時の話題 「猛者の死」

 抜海運送の山本稔さんを始めにサニータウンの山本成章さん、和光開発の田端正義さんと一時代を築いた人達が相次いで鬼籍に入った。年がくれば他界するのが人の宿命とはいえ猛者と言っても過言でない豪傑が亡くなったのは次の時代が来たことを物語っている。
 サニータウンの山本さんのことは過日の小欄に認めているので敢えて触れずも、田端さんと小紙はホーマック(現DCM)と食品スーパーの新光町への進出で鋭く対立した。
 ウエンナイ川が流れる一帯は大店立地法もあり救急病棟の稚内禎心会病院があることから「出店は難しい」とするサニー山本さんの主張に対し、「稚内警察署の許可を取っており問題なし」とする田端さんが経営する和光開発の対立が先鋭化し、この間、小紙が和光開発に訴えられるという法廷闘争まで持ち込まれるも和解するという経緯をへた。
 親分肌の田端さんは人の面倒見が良く助けた人が多く、その手蔓を使いホーマックなどからなるショッピングモールをオープンし現在に至っている。

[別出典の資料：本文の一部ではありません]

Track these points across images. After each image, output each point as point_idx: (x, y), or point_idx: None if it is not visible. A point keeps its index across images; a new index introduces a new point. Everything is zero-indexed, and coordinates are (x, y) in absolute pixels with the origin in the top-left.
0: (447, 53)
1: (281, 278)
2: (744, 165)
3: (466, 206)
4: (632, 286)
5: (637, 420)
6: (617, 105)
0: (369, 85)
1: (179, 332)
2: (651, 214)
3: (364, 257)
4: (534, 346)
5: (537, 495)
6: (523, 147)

 新たなショッピング街が出来たことで客の流れが変わり閉鎖する食品スーパーが出るなどという事もあったが、今は他に進出してくるという話もなく、過去の確執が忘れされようとしている。
 訴えられるなど禍中にあった小紙が今の状況を検証する時、田端さんが生前言っていた「進出は稚内市民にとっても意義あるもの」との言葉を筆者は忘れられない。
 市民の買物する姿を見た時、「良かったのかな」と諦念混ざりつつ溜息をついている。